Do away with HDB cash upfront payment

Do away with HDB cash upfront payment


I HOPE the HDB will review its policy on 5 per cent cash upfront payment for those taking bank loans.


In the current market, HDB flat sellers ask for cash above valuation, on average at least $20,000 to $30,000. A buyer who takes a bank loan has to fork out another lump sum to meet the HDB’s 5 per cent rule, which for a four- or five-room flat could mean $15,000 to $20,000. Throw in renovation cost of about $15,000 to $20,000 (and this is a low estimate) and we are talking about at least $60,000 in cash outlay.


The HDB says the 5 per cent policy was introduced ‘to encourage prudence’. But how does making people pay 5 per cent in cash ensure they will buy within their means? The measure of affordability should surely take into account CPF balance, regular job and so on.


My wife and I have enough in our combined CPF to pay for the flat in full if need be, yet we have to spend our savings to pay for part of it. If the principle is to ensure prudence, it is contradictory if I have to pay cash from my savings when there is a large sum in my CPF.

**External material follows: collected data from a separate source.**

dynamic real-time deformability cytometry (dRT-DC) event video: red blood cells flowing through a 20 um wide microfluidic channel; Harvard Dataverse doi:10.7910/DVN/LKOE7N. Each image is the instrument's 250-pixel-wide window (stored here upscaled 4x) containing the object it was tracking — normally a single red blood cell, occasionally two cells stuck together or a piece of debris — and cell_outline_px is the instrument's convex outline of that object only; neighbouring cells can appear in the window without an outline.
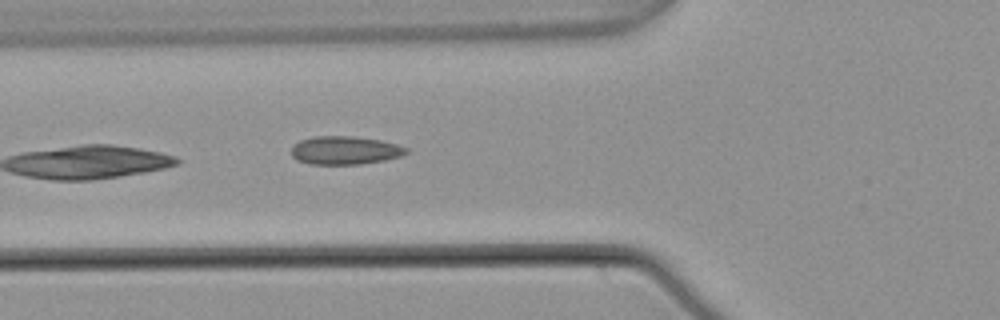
{"species": "common noctule bat (a hibernating species)", "species_latin": "Nyctalus noctula", "temperature_condition": "warm", "stored_images_in_passage": 7, "camera_frame_rate_fps": 3000, "um_per_image_px": 0.085, "animal": {"sex": "male", "body_mass_g": 21.5, "forearm_length_mm": 52.0}, "frame": {"image": 1, "passage_image": 7, "time_ms": 2.0, "image_size_px": [1000, 320], "cell_outline_px": [[408, 152], [400, 156], [384, 160], [360, 164], [312, 164], [296, 160], [292, 156], [292, 148], [300, 140], [312, 136], [352, 136], [380, 140], [396, 144], [408, 148]], "centroid_in_image_um": [29.31, 12.77], "position_along_channel_um": 96.5, "area_um2": 18.84}}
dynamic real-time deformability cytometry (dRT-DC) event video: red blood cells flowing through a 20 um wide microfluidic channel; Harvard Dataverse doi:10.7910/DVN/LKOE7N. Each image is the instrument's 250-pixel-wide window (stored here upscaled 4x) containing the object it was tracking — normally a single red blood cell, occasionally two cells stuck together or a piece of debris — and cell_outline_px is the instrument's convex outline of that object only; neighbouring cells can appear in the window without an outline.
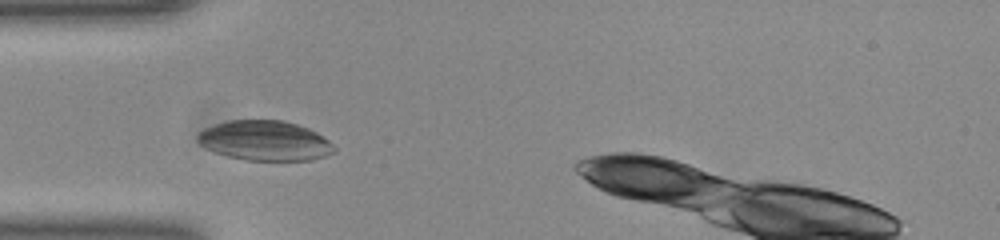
{"species": "common noctule bat (a hibernating species)", "species_latin": "Nyctalus noctula", "temperature_condition": "room temperature", "stored_images_in_passage": 39, "camera_frame_rate_fps": 3000, "um_per_image_px": 0.085, "animal": {"sex": "female", "body_mass_g": 23.0, "forearm_length_mm": 53.4}, "frame": {"image": 1, "passage_image": 5, "time_ms": 1.333, "image_size_px": [1000, 240], "cell_outline_px": [[336, 152], [312, 160], [248, 160], [228, 156], [216, 152], [200, 144], [196, 140], [196, 136], [204, 128], [212, 124], [228, 120], [284, 120], [308, 128], [324, 136], [336, 148]], "centroid_in_image_um": [22.52, 11.94], "position_along_channel_um": 62.5, "area_um2": 31.79}}
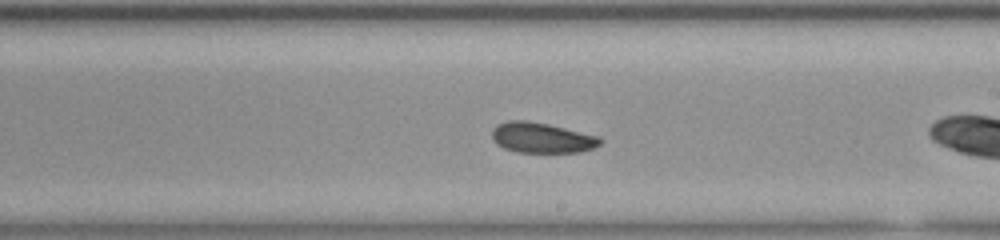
{"frame": {"image": 2, "passage_image": 16, "time_ms": 5.0, "image_size_px": [1000, 240], "cell_outline_px": [[604, 140], [600, 144], [592, 148], [580, 152], [516, 152], [504, 148], [496, 144], [492, 136], [492, 128], [496, 124], [508, 120], [528, 120], [548, 124], [600, 136]], "centroid_in_image_um": [46.04, 11.7], "position_along_channel_um": 243.0, "area_um2": 19.31}}
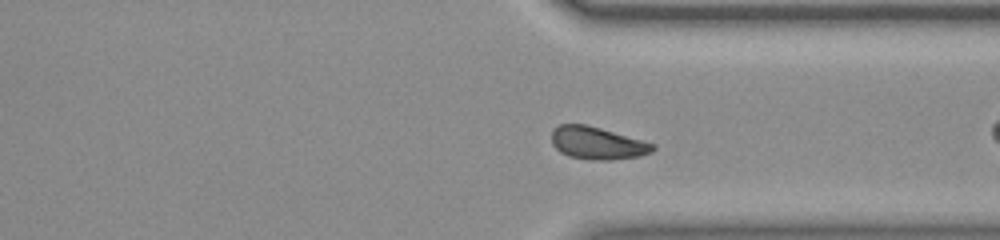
{"frame": {"image": 3, "passage_image": 25, "time_ms": 8.0, "image_size_px": [1000, 240], "cell_outline_px": [[656, 148], [652, 152], [640, 156], [608, 160], [592, 160], [568, 156], [560, 152], [552, 144], [552, 128], [560, 124], [584, 124], [600, 128], [656, 144]], "centroid_in_image_um": [50.76, 12.16], "position_along_channel_um": 360.6, "area_um2": 19.19}, "authors_computed_cell_mechanics": {"area_um2": 19.4208, "velocity_mm_per_s": 3.9104, "shape_relaxation_time_tau1_ms": 6.4403, "shape_relaxation_time_tau2_ms": 2.5303, "deformation_change_tau1": 0.1138, "deformation_change_tau2": 0.0451}}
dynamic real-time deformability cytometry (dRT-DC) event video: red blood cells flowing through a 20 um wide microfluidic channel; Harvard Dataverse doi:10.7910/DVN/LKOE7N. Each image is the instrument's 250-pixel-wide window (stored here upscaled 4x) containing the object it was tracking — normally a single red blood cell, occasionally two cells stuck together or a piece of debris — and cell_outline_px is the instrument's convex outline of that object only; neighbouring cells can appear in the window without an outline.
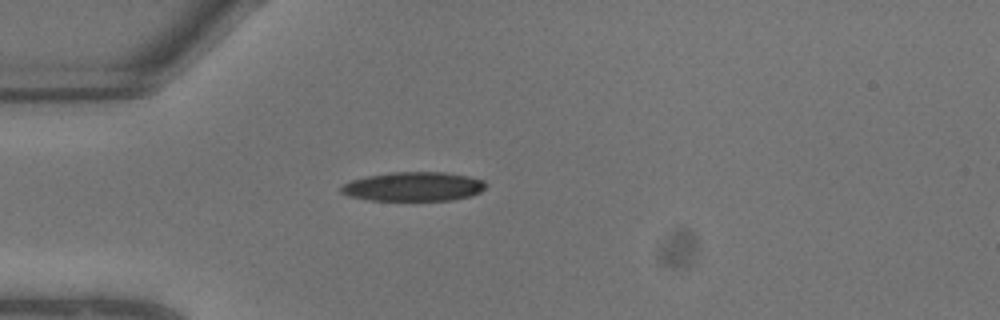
{"species": "common noctule bat (a hibernating species)", "species_latin": "Nyctalus noctula", "temperature_condition": "warm", "stored_images_in_passage": 3, "camera_frame_rate_fps": 3000, "um_per_image_px": 0.085, "animal": {"sex": "male", "body_mass_g": 13.3}, "frame": {"image": 1, "passage_image": 1, "time_ms": 0.0, "image_size_px": [1000, 320], "cell_outline_px": [[484, 188], [480, 192], [472, 196], [452, 200], [368, 200], [348, 196], [340, 192], [340, 188], [344, 184], [352, 180], [368, 176], [392, 172], [444, 172], [468, 176], [484, 180]], "centroid_in_image_um": [35.14, 15.86], "position_along_channel_um": 49.9, "area_um2": 24.51}}
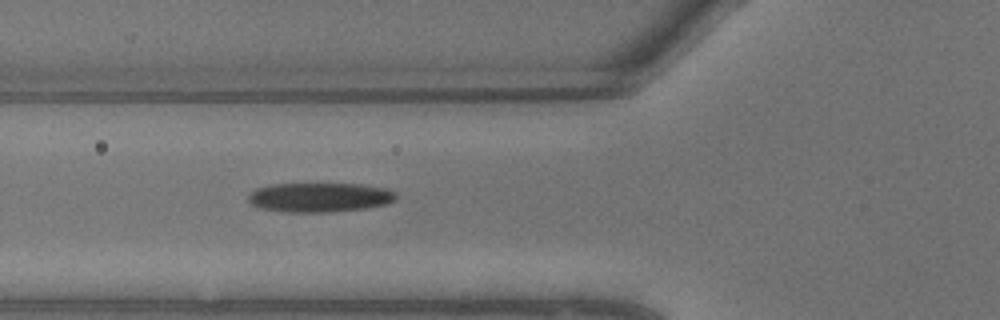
{"frame": {"image": 2, "passage_image": 3, "time_ms": 0.667, "image_size_px": [1000, 320], "cell_outline_px": [[396, 200], [388, 204], [364, 208], [336, 212], [288, 212], [260, 208], [252, 204], [248, 200], [248, 196], [256, 188], [272, 184], [360, 184], [384, 188], [396, 192]], "centroid_in_image_um": [27.19, 16.78], "position_along_channel_um": 98.6, "area_um2": 25.32}}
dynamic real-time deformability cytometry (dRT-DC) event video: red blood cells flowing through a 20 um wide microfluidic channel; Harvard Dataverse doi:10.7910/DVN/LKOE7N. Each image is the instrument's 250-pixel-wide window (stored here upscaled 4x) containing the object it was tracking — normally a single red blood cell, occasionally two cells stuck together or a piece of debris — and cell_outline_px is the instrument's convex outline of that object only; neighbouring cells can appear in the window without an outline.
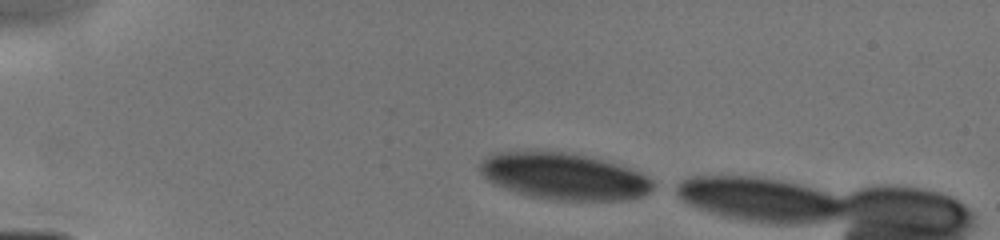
{"species": "human", "species_latin": "Homo sapiens", "temperature_condition": "cold", "stored_images_in_passage": 6, "camera_frame_rate_fps": 3000, "um_per_image_px": 0.085, "donor": {"sex": "male"}, "frame": {"image": 1, "passage_image": 1, "time_ms": 0.0, "image_size_px": [1000, 240], "cell_outline_px": [[660, 184], [644, 196], [628, 200], [556, 200], [528, 196], [492, 184], [480, 172], [480, 164], [488, 156], [500, 152], [564, 152], [588, 156], [620, 164], [640, 172], [648, 176]], "centroid_in_image_um": [48.04, 15.01], "position_along_channel_um": 37.0, "area_um2": 47.28}}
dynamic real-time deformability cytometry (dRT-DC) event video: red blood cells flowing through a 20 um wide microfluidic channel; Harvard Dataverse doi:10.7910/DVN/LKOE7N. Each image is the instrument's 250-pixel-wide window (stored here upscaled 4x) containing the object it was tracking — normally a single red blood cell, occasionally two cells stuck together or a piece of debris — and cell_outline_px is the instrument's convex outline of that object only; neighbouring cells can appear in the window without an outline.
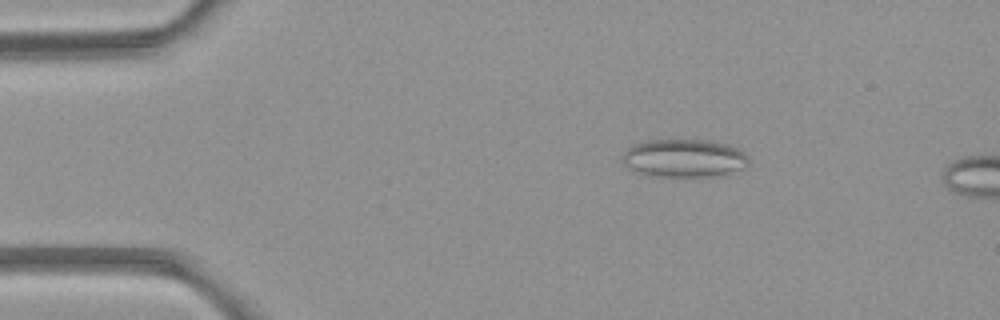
{"species": "common noctule bat (a hibernating species)", "species_latin": "Nyctalus noctula", "temperature_condition": "room temperature", "stored_images_in_passage": 2, "camera_frame_rate_fps": 3000, "um_per_image_px": 0.085, "animal": {"sex": "female", "body_mass_g": 21.9}, "frame": {"image": 1, "passage_image": 1, "time_ms": 0.0, "image_size_px": [1000, 320], "cell_outline_px": [[748, 164], [744, 168], [716, 176], [644, 176], [628, 168], [624, 164], [620, 156], [632, 144], [648, 140], [712, 140], [728, 144], [744, 152], [748, 156]], "centroid_in_image_um": [58.11, 13.44], "position_along_channel_um": 26.9, "area_um2": 28.32}}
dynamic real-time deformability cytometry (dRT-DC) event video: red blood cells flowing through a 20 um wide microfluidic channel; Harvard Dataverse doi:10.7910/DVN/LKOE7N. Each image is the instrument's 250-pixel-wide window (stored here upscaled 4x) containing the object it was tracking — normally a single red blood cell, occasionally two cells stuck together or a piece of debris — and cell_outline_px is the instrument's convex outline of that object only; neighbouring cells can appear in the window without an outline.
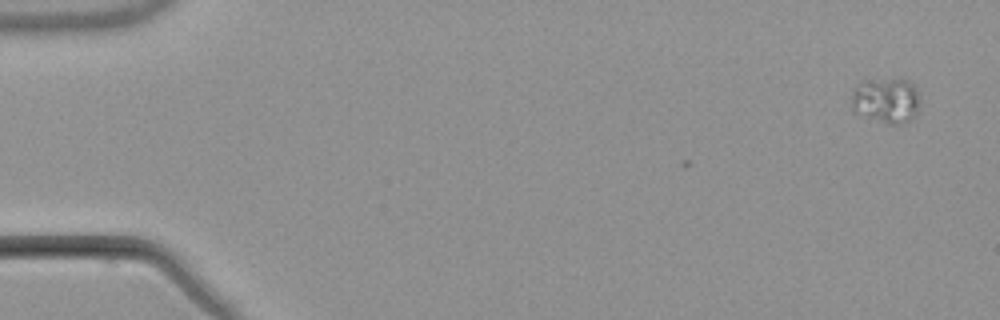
{"species": "common noctule bat (a hibernating species)", "species_latin": "Nyctalus noctula", "temperature_condition": "warm", "stored_images_in_passage": 2, "camera_frame_rate_fps": 3000, "um_per_image_px": 0.085, "animal": {"sex": "male", "body_mass_g": 21.5, "forearm_length_mm": 52.0}, "frame": {"image": 1, "passage_image": 2, "time_ms": 1.0, "image_size_px": [1000, 320], "cell_outline_px": [[916, 116], [904, 124], [888, 124], [856, 112], [852, 108], [852, 88], [860, 80], [900, 76], [908, 80], [916, 88]], "centroid_in_image_um": [75.28, 8.46], "position_along_channel_um": 9.7, "area_um2": 18.44}}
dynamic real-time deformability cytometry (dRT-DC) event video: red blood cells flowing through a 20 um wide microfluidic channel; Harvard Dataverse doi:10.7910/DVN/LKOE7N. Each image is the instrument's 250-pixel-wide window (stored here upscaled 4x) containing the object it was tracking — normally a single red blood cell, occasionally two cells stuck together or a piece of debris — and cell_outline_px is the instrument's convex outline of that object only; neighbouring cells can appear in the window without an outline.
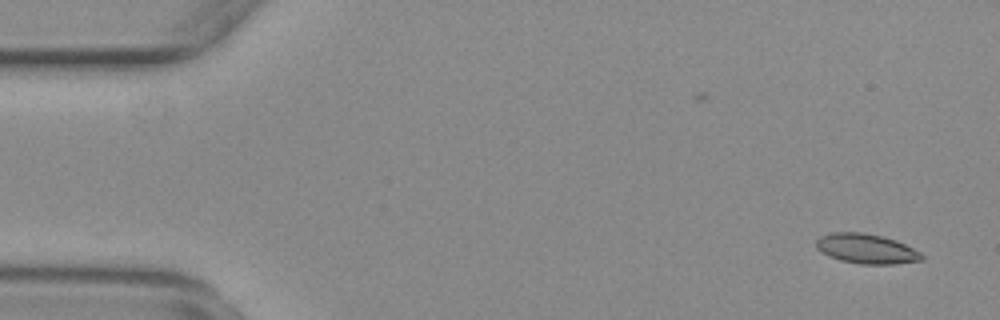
{"species": "common noctule bat (a hibernating species)", "species_latin": "Nyctalus noctula", "temperature_condition": "warm", "stored_images_in_passage": 54, "camera_frame_rate_fps": 3000, "um_per_image_px": 0.085, "animal": {"sex": "female", "body_mass_g": 29.2, "forearm_length_mm": 56.3}, "frame": {"image": 1, "passage_image": 2, "time_ms": 0.333, "image_size_px": [1000, 320], "cell_outline_px": [[924, 260], [896, 264], [860, 264], [840, 260], [828, 256], [820, 252], [816, 248], [816, 240], [820, 236], [832, 232], [864, 232], [884, 236], [896, 240], [920, 252], [924, 256]], "centroid_in_image_um": [73.63, 21.14], "position_along_channel_um": 11.4, "area_um2": 18.55}}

If the policy is meant to help curb profiteering, it penalises the majority who move for genuine reasons. People move home for various reasons.


In any case, I am perplexed why there is a difference between buyers taking bank loans and buyers taking HDB loans. Those who take bank loans are already at a disadvantage since HDB loans are below market rates. Why should one be further penalised for not qualifying for an HDB loan?